Hawaii Independent Staff

Honolulu, HI - The American Civil Liberties Union of Hawaii has filed a lawsuit in U.S. District Court on behalf of the ACLUʻs members and Maui plaintiffs Chuck Carletta and Mele Stokesberry. The suit, against the County of Maui, seeks immediate changes to County laws that prohibit people from displaying signs on sidewalks and along roadways.

At issue is Maui County Code section 12.42.030, which prohibits sign-waving within 50 feet of any traffic control signal, twenty feet of a pedestrian crosswalk, or six feet from the edge of the pavement or other surface of the highway. 

In January 2013, the County threatened to enforce this ordinance against a group of demonstrators during a Martin Luther King Jr. Day march. This is from a January 2013 MauiTime report by Anthony Pignataro:

At first, I didn’t believe the Jan. 9 email from the African Americans on Maui Association:

“We need to alert all Parade Participants per the Maui Police Department: It is a County Ordinance that no one is allowed to carry signs, but may carry photos of Dr. King or banners of their organizations. Please be advised that the Maui Police Department will issue tickets should anyone carry signage.”

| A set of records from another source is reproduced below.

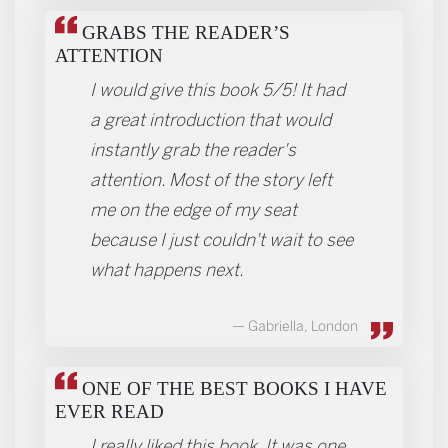
GRABS THE READER’S
ATTENTION
I would give this book 5/5! It had
a great introduction that would
instantly grab the reader's
attention. Most of the story left
me on the edge of my seat
because I just couldn't wait to see
what happens next.
Gabriella, London
ONE OF THE BEST BOOKS I HAVE
EVER READ
I really liked this book. It was one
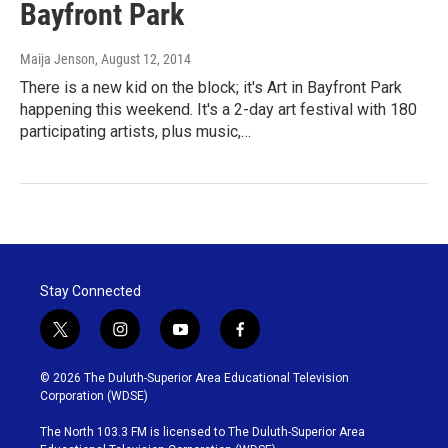
Bayfront Park
Maija Jenson
, August 12, 2014
There is a new kid on the block; it's Art in Bayfront Park
happening this weekend. It's a 2-day art festival with 180
participating artists, plus music,…
Stay Connected
t
i
y
f
w
n
o
a
i
s
u
c
© 2026 The Duluth-Superior Area Educational Television
t
t
t
e
Corporation (WDSE)
t
a
u
b
e
g
b
o
The North 103.3 FM is licensed to The Duluth-Superior Area
r
r
e
o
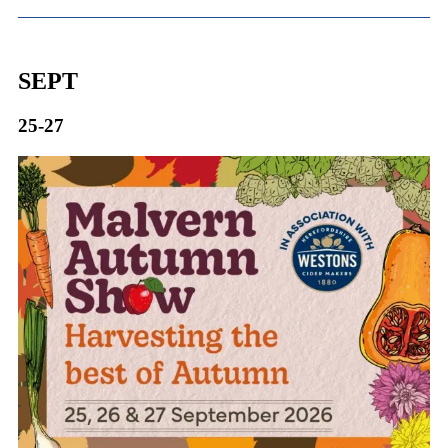
SEPT
25-27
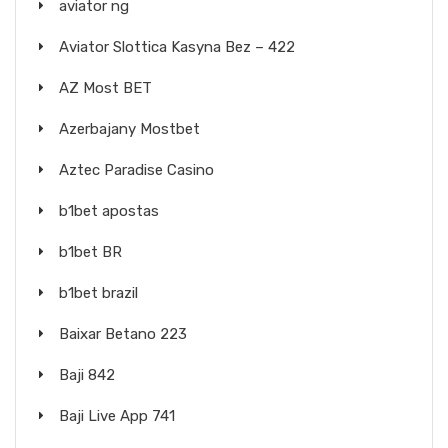
aviator ng
Aviator Slottica Kasyna Bez – 422
AZ Most BET
Azerbajany Mostbet
Aztec Paradise Casino
b1bet apostas
b1bet BR
b1bet brazil
Baixar Betano 223
Baji 842
Baji Live App 741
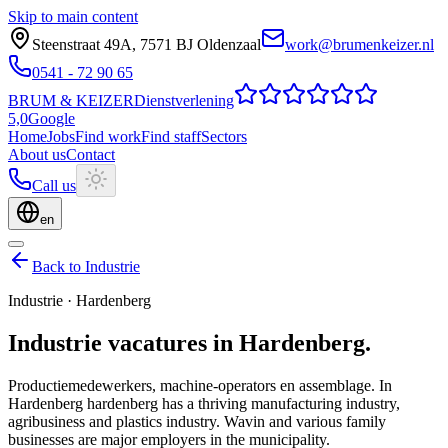
Skip to main content
Steenstraat 49A
,
7571 BJ
Oldenzaal
work@brumenkeizer.nl
0541 - 72 90 65
BRUM
&
KEIZER
Dienstverlening
5,0
Google
Home
Jobs
Find work
Find staff
Sectors
About us
Contact
Call us
en
Back to Industrie
Industrie
·
Hardenberg
Industrie
vacatures
in
Hardenberg
.
Productiemedewerkers, machine-operators en assemblage.
In
Hardenberg hardenberg has a thriving manufacturing industry,
agribusiness and plastics industry. Wavin and various family
businesses are major employers in the municipality.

The ACLU contends that this treatment is applied unequally. From their press statement:

“At the same time, however, the Countyʻs own police officers violate these laws by regularly holding demonstrations about the dangers of drunk and distracted driving; indeed, just a few months before threatening to enforce the ordinance against the Plaintiffs and other protesters, Maui Police Department officers had engaged in sign-waving with children and adults along busy Maui roads.”

The ACLU contacted Maui County to amend the ordinance. The County refused, leading to todayʻs lawsuit.

A spokesperson for Maui County said that they had not yet been served the lawsuit; this post will be updated with their statement when it’s available.